• _The problem_
Pick out each line in these entries that contains the string "front".

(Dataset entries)
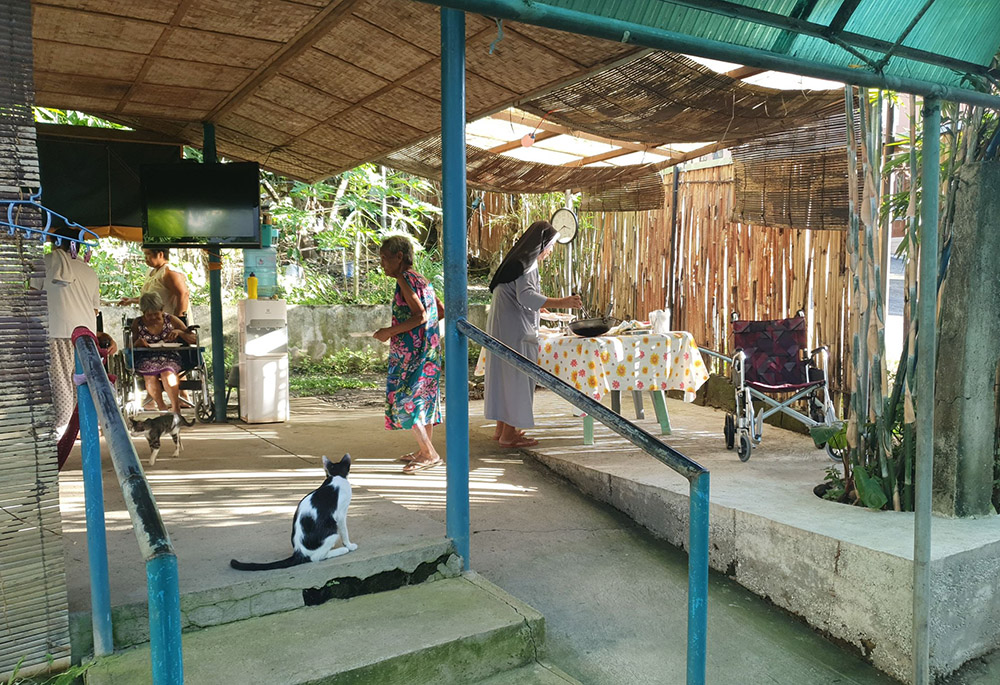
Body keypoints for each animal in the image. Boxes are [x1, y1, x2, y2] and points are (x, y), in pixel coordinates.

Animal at [231, 454, 360, 572]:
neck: (336, 476)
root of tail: (299, 552)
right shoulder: (341, 514)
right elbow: (344, 532)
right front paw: (349, 545)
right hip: (332, 529)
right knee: (316, 557)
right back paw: (341, 550)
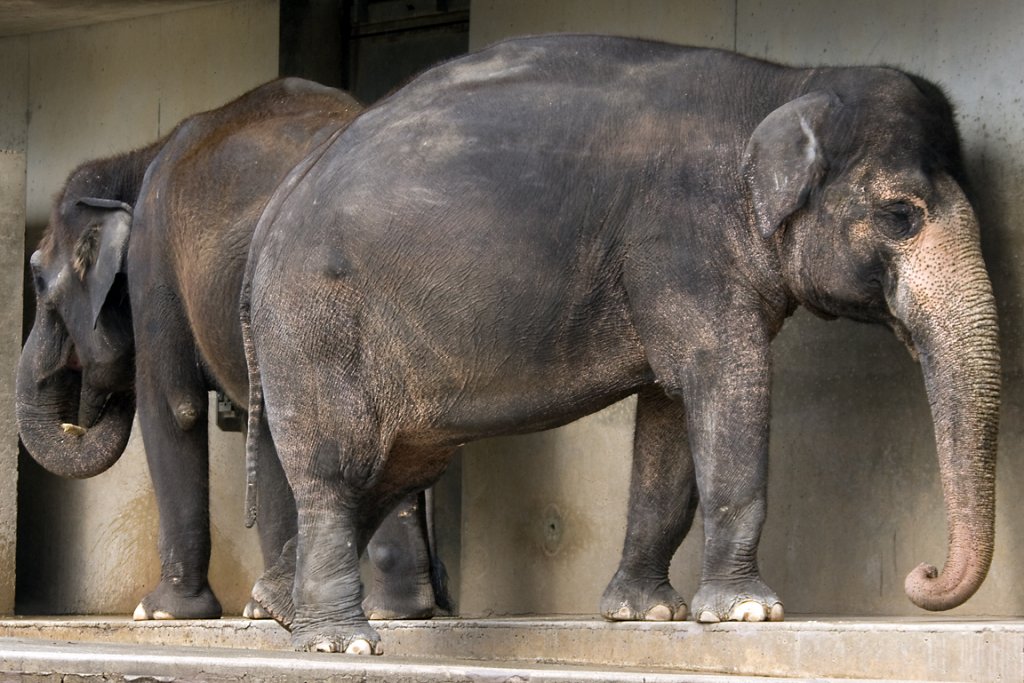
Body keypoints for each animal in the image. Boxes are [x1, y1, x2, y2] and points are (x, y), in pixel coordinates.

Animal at [16, 77, 448, 622]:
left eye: (39, 284)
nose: (84, 407)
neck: (139, 158)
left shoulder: (155, 262)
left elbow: (173, 409)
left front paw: (160, 612)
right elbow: (263, 427)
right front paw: (263, 611)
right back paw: (394, 611)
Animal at [241, 34, 999, 655]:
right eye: (901, 216)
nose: (923, 572)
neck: (790, 83)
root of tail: (273, 213)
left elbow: (669, 416)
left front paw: (644, 613)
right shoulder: (680, 243)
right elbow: (727, 382)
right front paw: (746, 612)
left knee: (395, 467)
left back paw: (279, 608)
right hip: (315, 325)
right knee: (339, 467)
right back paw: (339, 641)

• _Reply to the exercise_
right front paw: (349, 545)
left front paw: (160, 612)
right front paw: (263, 611)
left front paw: (644, 613)
right front paw: (746, 612)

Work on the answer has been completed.